Telefónica is reportedly also in the process of selling the rest of its Central American operations, namely in Costa Rica, Nicaragua and Panama. Carlos García-Moreno, América Móvil's CFO, said during the call, without providing specifics, that any potential new acquisitions will focus on expanding its existing footprint.

"We are not looking into anything that is major or transformational," he said. The acquisition will probably help the company stem the loss of subscribers in Central America. Last year, it lost 9.8% of its regional customers and ended the year with 14.3mn subscribers.

POST-PAID CUSTOMERS

The company ended 2018 with 1.5mn new higher-spending post-paid customers, 1.2mn of them in Brazil, and added around 200,000 in Mexico. "Our post-paid base increased 7.2% year-on-year," the company said in its results release.
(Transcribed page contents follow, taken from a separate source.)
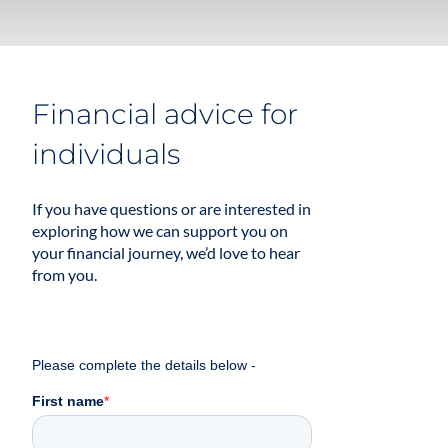
Financial advice for
individuals
If you have questions or are interested in
exploring how we can support you on
your financial journey, we’d love to hear
from you.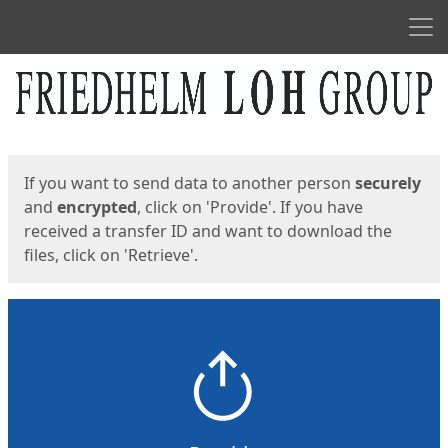
Men
Start
Start
If you want to send data to another person
securely
and
encrypted
, click on 'Provide'. If you have
received a transfer ID and want to download the
files, click on 'Retrieve'.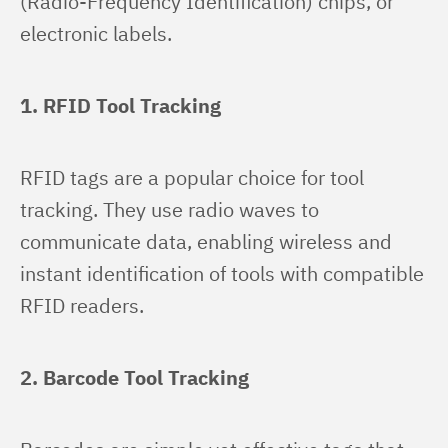
(Radio-Frequency Identification) chips, or 
electronic labels.
1. RFID Tool Tracking
RFID tags are a popular choice for tool 
tracking. They use radio waves to 
communicate data, enabling wireless and 
instant identification of tools with compatible 
RFID readers.
2. Barcode Tool Tracking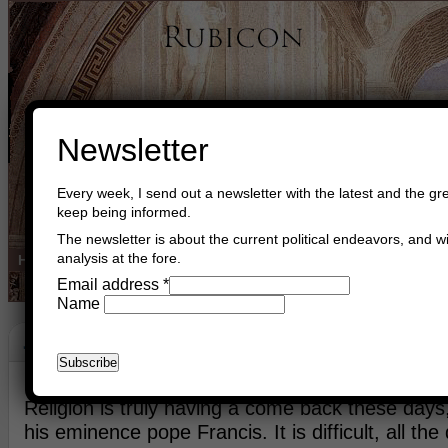
Newsletter
Every week, I send out a newsletter with the latest and the gre
keep being informed.
The newsletter is about the current political endeavors, and wi
analysis at the fore.
Home
Buy Books
Book Consultant
Buy Music
Read The Cre
Email address
*
Name
Jerusalem
May 26th, 2014
Asger Trier Engberg
Go to com
Religion is truly having a come back these day
his eminence pope Francis. It is difficult, all the d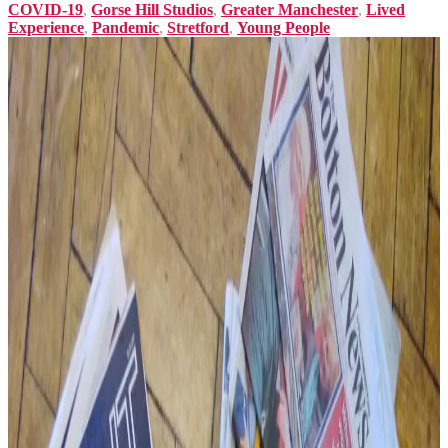
COVID-19
,
Gorse Hill Studios
,
Greater Manchester
,
Lived
Experience
,
Pandemic
,
Stretford
,
Young People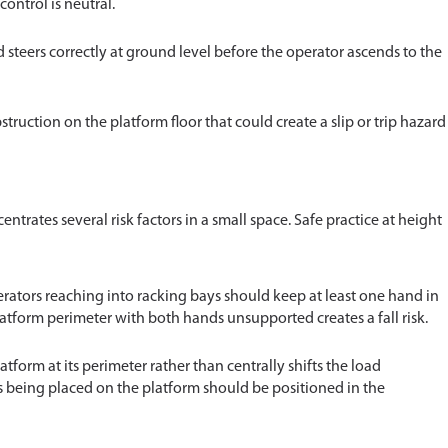
ontrol is neutral.
 steers correctly at ground level before the operator ascends to the
struction on the platform floor that could create a slip or trip hazard
entrates several risk factors in a small space. Safe practice at height
rators reaching into racking bays should keep at least one hand in
atform perimeter with both hands unsupported creates a fall risk.
tform at its perimeter rather than centrally shifts the load
ds being placed on the platform should be positioned in the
In Brazil, the company saw a 0.5% increase in revenue, to 35.6bn reais, as wireless service revenues jumped 9.5% to 12.1bn reais. Post-paid customers increased by 15.6% to 23.5mn as prepaid fell 14.9% to 32.9mn. Average revenue per user (ARPU) jumped 10.3% to 17 reais at the end of the year.

In Mexico, revenues also jumped by 6.6% for the full year driven by a 12% increase in wireless service revenues, as the company added 5.8% more post-paid subscribers. Prepaid also picked up, at 1.4% growth. Mexican ARPU reached 150 pesos, a 5.7% increase year on year.

The company reported a 9.5bn-peso (US$495mn) profit in Q4, as opposed to a loss of 10.6bn pesos in 4Q17. Annual profits jumped 8.4% to 45.7bn pesos. América Móvil also reduced its net debt by nearly 10% during the year to 568bn pesos or 1.88 times Ebitda, as it looks to keep deleveraging.

In the near future, the company will bundle Netflix into its offerings, besides its own OTT service Claro Video. In Mexico, the only market where the company still can't legally offer pay TV services, Hajj said that they had already requested a license, but did not indicate when it could come through.